Data and graphs

Data and graphs

Data and graphs

Imagine you have 25 classmates and each one tells you which ice cream flavour is their favourite.

25 answers. How do you turn that into a picture that tells the whole class which flavour wins?

Answer: a graph (or chart).

Child in front of paper with various small graphs

What a graph is

A graph is a picture that shows numbers so that you can compare them quickly.

Instead of reading 25 answers, at a glance you can see: 8 children want vanilla, 12 chocolate, 5 strawberry.

In second grade we learn three kinds of graphs:

  • Tally chart — a simple list with tally marks.
  • Pictograph — pictures instead of numbers.
  • Bar chart — bars of different heights.

Why we need them

Graphs teach us two things:

  1. Find an answer — which is the biggest? the smallest? the same?
  2. Work out the difference — how many more? how many fewer?

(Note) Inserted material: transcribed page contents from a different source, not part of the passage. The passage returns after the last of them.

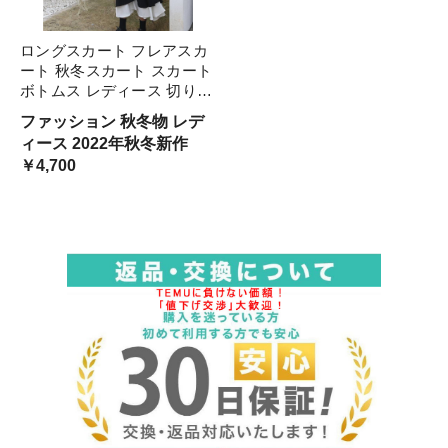
ロングスカート フレアスカ
ート 秋冬スカート スカート
ボトムス レディース 切り替
え バイカラー ウエストゴム
ファッション 秋冬物 レデ
ハイウエスト Aライン ロン
ィース 2022年秋冬新作
グ ミモレ丈 ブラック 無地
￥4,700
ツートンカラー フロ フレア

A second-grader who can read a graph can answer questions without going back through the list.

What we will learn

In this topic we cover:

  • How to record data with tally marks.
  • How a pictograph works — where 1 picture = 1 (or sometimes 2 or 5).
  • How to read a bar chart — bar height = the count.
  • How to answer "how many" and "how many more" questions.

Summary

  • A graph = a picture that shows numbers.
  • In 2nd grade we use: tally chart, pictograph, bar chart.
  • From a graph we read biggest/smallest and differences.
  • A graph is faster than going through a list.